James Bonney MP Review

James Bonney MP

On a blisteringly hot summer’s day SBC’s premiere theatre correspondent was exiled to a Gulag in South London as punishment for the rather unfortunate misdemeanour of missing the odd deadline or few.

His tail firmly placed between his athletic but sweaty legs, this noble writer silently boiled in the sweltering heat of a Northern Line pressure oven as he contemplated his predicament. The only thing stopping him from caramelising with anger was the icy threat he had previously received the previous afternoon from his fur-lined editor.

Apparently it is now vital that the sensitive snowflake luvvies gadding about town must always have their collective ego-massaging reviews delivered at the agreed time.

Surely allowances could be made for a writer of his ability. After all the best things in life are worth waiting for.

Like the first flushes of true love. Kisses, stolen when nobody is watching. A cool beer at the end of a hard day at work.

Or an impending socialist government.

Set in the context of The Labour Party’s attempted executive coup of Jeremy Corbyn last summer, Ian Buckley’s James Bonney MP is a small scale play about a jaded backbench Blairite Labour MP fighting a professional war on two fronts.

First there is the urgent requirement to claw back the Parliamentary Labour Party from political obliteration at the hands of its mung-bean popping, nationalising leftie leader. At the same time he attempts to suppress an internal uprising and vote of no-confidence from within his own overlooked constituency.

Bonney, played by Andrew Loudon, must also find the time in his hectic schedule to conceal an affair from his loyal wife Christine with a young, beautiful and demanding diary secretary.

To add further to the confusion the leader of Bonney’s internal constituency opposition, the idealistic young party upstart Malcolm Rose, also happens to be dating his own daughter.

James Bonney MP treads a well-worn path of the political and personal; the ambitious MP and his craven pursuit of power and conquest. The subsequent wreckage of a devoted family caught up in the cross fire and left behind in the rubble.

But rather less charismatic than an Urquhart or Underwood, the protagonist is almost the victim of the piece, pushed and pulled to wherever is expedient by the stronger forces around him.

This was somewhat disappointing. Perhaps it was a mistake to expect James Bonney to be more of a B’Stard.

After all who doesn’t love a bastard?

JAMES-BONNEY-MP-1

All of this adds up to a play which ultimately falls between two stools. It is not written with suitable depth to be accepted as hard-hitting drama, nor is it funny enough to be a political comedy of errors.

The direction and staging are both clever, the performer’s on set adaptation of folding walls between scenes almost appears to add to the narrative. The performances from all are engaging, particularly Ciaran Lonsdale as the idealistic, loquacious and occasionally pompous ‘progressive socialist’ Rose.

It is also unfortunate for the author that, in these unstable times, a story related to events not twelve months previous already feels dated within the context of the current slow-motion car crash shit show.

By far the best thing about the evening was the air conditioned oasis of cool in the theatre itself, in an upstairs room of the White Lion pub in Kennington.

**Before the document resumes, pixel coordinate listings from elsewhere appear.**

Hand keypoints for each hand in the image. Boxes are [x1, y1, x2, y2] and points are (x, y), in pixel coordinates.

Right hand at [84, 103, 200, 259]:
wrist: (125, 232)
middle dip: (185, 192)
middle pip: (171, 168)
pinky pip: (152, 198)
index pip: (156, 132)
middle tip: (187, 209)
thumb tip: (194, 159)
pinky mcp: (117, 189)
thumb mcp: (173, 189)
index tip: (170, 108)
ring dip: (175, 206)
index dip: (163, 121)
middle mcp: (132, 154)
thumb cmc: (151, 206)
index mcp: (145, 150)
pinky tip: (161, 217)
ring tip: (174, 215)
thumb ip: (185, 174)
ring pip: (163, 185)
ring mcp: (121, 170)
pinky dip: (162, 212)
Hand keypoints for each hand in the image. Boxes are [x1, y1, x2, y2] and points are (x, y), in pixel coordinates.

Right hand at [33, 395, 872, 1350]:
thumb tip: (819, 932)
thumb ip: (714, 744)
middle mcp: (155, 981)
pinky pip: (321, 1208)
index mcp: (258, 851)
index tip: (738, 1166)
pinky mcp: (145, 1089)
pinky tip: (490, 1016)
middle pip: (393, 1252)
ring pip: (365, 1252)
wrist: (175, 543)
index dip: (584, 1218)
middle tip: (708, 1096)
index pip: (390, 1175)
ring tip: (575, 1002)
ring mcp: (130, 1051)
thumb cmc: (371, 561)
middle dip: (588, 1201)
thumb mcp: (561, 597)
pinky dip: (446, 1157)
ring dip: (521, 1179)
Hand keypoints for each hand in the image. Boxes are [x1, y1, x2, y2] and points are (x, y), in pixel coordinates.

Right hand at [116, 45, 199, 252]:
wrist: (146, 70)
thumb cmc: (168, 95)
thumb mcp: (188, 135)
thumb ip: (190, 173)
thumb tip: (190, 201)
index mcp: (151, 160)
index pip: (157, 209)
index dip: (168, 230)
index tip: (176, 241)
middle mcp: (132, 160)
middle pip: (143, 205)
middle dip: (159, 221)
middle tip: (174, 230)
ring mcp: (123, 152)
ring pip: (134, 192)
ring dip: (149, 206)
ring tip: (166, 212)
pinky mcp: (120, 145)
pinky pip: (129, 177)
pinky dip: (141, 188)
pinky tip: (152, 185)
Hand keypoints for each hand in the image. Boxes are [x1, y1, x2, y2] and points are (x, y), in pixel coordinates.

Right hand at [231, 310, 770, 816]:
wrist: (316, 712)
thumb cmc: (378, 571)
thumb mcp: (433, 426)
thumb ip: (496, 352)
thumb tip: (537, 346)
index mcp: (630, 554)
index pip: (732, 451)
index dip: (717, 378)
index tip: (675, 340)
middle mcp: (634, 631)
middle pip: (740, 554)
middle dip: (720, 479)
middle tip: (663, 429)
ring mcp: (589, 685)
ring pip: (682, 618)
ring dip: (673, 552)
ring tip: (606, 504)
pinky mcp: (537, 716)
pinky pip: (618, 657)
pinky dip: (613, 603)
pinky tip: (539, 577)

So refreshing was it that I could have happily stayed there all evening watching Michael Gove conjugate Latin verbs whilst seductively disrobing.

However a couple of hours spent away from the bustle watching perfectly charming political fun and games are a more than passable way to wile away a balmy summer’s evening, sheltered from the urban furnace. Or the judgmental glare of an impatient editor.